Lately it seems there is only one thing that unites people of every philosophical, political, and religious persuasion: they all hate Twitter. Even the people who use Twitter hate Twitter. In fact, some of the biggest Twitter hate comes from the people who spend the most time on it. After all, who better to know? My feeling is that people desperately want to feel some sense of community, find people of a similar mind, and have enlightening and entertaining conversations with them. But that is becoming increasingly more difficult to do, so they settle for the next best thing, which is shouting at strangers on a computer. Then they get mad at the stranger-shouting app for letting the wrong strangers shout back at them. Or something.
When people get disillusioned with Twitter, they can do one of three things. They can give up social media. They can join one of the many walled-garden Twitter alternatives like Gab or Parler, which tend to cater to the far-right. Or they could sign up for a service on the “Fediverse,” the most Twitter-like of which is Mastodon. The third possibility is what I’m tentatively investigating.

» Source data
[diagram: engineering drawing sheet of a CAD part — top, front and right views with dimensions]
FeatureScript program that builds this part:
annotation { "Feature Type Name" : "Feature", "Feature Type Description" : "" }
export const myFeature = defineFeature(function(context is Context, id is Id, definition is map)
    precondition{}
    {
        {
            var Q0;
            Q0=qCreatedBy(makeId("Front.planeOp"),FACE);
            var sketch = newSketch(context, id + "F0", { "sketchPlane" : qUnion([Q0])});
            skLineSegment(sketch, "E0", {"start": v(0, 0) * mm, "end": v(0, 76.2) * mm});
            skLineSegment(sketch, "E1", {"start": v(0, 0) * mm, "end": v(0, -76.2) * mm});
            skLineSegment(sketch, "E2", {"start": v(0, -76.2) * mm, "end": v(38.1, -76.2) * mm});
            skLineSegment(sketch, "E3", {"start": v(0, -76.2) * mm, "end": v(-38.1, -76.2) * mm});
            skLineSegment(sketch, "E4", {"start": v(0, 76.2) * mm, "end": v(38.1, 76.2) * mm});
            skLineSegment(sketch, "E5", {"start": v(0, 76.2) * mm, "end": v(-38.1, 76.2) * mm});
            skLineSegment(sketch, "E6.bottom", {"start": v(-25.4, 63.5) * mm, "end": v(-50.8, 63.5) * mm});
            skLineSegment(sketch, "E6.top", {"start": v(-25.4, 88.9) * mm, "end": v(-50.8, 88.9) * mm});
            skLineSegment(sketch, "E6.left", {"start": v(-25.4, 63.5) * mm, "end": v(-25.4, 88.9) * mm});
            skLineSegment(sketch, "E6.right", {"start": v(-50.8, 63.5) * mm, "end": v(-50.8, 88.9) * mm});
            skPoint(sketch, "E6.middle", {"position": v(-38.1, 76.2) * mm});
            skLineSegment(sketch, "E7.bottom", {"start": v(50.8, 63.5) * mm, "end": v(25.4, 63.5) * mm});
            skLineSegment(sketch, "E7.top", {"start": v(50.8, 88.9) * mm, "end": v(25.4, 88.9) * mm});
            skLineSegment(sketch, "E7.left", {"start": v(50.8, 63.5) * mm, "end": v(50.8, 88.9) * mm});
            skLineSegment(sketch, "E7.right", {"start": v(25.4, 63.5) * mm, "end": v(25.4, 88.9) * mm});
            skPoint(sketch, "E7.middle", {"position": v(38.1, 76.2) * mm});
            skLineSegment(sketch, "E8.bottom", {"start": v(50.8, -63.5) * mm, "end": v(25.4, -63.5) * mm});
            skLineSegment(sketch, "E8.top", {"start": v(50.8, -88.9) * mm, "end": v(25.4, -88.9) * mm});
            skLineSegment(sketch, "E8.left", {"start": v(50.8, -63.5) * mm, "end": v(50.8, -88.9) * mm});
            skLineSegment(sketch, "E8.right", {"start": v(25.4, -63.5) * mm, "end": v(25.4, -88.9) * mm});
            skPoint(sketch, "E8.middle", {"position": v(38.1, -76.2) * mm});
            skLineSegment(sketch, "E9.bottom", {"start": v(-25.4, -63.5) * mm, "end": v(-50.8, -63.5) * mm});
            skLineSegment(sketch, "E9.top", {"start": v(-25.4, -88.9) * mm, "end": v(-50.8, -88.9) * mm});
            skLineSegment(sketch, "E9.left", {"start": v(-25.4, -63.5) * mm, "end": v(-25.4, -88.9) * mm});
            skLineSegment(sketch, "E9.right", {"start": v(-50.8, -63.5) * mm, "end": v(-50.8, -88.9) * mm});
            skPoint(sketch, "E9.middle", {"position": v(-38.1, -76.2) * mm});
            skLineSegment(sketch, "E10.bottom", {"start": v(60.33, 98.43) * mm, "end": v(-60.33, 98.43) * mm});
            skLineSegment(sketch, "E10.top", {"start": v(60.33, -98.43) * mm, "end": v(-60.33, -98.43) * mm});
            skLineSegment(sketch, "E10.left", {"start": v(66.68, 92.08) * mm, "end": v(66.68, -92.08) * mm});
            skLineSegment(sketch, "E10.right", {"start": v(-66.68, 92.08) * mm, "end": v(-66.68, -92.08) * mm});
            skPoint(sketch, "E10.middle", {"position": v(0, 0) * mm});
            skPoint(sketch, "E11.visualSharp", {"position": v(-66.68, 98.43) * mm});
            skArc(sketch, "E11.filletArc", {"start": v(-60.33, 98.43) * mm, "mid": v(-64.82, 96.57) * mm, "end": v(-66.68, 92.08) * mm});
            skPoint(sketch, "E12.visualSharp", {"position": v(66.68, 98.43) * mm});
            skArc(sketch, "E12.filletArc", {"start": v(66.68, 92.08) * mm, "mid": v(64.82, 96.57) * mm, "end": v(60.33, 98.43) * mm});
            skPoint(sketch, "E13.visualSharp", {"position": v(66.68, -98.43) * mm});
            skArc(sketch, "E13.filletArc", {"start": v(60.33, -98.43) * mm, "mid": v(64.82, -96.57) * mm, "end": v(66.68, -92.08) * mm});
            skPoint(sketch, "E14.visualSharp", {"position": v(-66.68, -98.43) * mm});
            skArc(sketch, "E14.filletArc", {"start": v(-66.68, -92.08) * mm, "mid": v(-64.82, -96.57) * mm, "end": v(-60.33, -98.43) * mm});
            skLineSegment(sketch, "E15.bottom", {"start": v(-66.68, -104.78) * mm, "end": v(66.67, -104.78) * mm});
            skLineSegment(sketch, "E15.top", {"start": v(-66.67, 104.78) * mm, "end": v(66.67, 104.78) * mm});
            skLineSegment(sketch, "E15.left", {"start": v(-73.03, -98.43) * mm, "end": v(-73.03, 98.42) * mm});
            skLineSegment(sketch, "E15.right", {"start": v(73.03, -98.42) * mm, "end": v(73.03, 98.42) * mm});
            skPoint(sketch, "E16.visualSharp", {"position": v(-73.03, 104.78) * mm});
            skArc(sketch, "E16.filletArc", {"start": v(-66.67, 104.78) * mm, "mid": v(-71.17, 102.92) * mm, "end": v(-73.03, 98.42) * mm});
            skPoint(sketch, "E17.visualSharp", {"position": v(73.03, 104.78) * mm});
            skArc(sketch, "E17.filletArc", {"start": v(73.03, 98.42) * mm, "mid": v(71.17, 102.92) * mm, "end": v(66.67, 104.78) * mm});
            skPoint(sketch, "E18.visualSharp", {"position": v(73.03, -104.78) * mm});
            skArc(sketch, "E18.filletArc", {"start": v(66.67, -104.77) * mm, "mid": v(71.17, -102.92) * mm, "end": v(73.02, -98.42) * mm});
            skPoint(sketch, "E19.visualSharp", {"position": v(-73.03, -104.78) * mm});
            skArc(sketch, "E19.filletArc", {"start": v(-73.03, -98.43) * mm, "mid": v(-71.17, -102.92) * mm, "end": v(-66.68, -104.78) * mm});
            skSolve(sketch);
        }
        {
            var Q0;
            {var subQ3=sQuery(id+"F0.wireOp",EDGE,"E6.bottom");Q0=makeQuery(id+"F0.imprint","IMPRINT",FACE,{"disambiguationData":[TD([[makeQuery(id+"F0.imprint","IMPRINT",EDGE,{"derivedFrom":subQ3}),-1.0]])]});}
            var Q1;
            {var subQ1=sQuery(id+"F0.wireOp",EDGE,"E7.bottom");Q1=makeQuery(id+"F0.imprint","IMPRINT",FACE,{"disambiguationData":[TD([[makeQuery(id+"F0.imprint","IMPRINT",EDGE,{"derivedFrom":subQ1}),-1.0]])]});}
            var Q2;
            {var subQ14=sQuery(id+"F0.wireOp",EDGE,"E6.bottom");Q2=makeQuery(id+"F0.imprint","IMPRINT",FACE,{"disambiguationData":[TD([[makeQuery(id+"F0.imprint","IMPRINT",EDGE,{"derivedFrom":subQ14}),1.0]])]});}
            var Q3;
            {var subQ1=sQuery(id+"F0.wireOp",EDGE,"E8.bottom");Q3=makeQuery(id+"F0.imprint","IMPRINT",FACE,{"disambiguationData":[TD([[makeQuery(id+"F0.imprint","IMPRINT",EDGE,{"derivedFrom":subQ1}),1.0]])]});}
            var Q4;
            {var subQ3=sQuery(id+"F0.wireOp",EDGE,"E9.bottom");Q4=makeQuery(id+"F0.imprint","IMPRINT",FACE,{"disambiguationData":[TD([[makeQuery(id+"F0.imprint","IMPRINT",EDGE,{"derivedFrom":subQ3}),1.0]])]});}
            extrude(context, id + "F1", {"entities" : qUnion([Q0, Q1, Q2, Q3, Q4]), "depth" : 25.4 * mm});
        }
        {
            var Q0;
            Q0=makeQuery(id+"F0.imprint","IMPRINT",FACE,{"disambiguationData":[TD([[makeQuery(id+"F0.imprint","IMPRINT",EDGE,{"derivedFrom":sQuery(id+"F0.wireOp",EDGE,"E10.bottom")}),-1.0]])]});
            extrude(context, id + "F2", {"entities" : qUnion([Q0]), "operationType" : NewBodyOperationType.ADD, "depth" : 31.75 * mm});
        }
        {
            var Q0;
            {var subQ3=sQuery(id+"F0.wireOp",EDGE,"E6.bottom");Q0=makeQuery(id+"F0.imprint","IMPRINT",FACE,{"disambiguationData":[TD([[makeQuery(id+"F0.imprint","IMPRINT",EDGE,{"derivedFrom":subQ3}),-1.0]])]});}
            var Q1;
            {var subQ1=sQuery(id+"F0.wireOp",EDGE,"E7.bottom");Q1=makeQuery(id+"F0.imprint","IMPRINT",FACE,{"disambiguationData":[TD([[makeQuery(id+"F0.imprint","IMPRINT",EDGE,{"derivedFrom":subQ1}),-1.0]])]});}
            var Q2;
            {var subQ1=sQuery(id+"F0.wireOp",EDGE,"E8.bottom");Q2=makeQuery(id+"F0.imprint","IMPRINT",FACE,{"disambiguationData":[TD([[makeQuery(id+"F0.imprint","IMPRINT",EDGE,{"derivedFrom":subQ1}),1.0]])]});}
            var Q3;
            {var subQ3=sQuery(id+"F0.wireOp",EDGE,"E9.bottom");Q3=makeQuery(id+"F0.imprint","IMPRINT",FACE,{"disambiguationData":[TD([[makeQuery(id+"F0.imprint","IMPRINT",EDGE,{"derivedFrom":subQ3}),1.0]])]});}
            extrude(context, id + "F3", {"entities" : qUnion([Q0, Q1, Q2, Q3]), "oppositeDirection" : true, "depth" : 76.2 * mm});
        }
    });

» Your tasks
1/ Using the passage about Twitter, mark each statement yes or no and quote the words that decide it. (a) People who use Twitter also hate it. (b) Gab and Parler tend to cater to the far-left. (c) Mastodon is the most Twitter-like service on the Fediverse.
2/ In the passage about Twitter, which of the three possibilities is the writer tentatively investigating?
3/ The passage about Twitter lists options for people who become disillusioned with Twitter. Name all of them.
The material above stands apart from the passage about Twitter.

» Exercise responses
1/
(a) Yes: "Even the people who use Twitter hate Twitter."
(b) No: "which tend to cater to the far-right."
(c) Yes: "the most Twitter-like of which is Mastodon."

2/ Signing up for a service on the "Fediverse."

3/
1. Give up social media.
2. Join one of the many walled-garden Twitter alternatives like Gab or Parler.
3. Sign up for a service on the "Fediverse," such as Mastodon.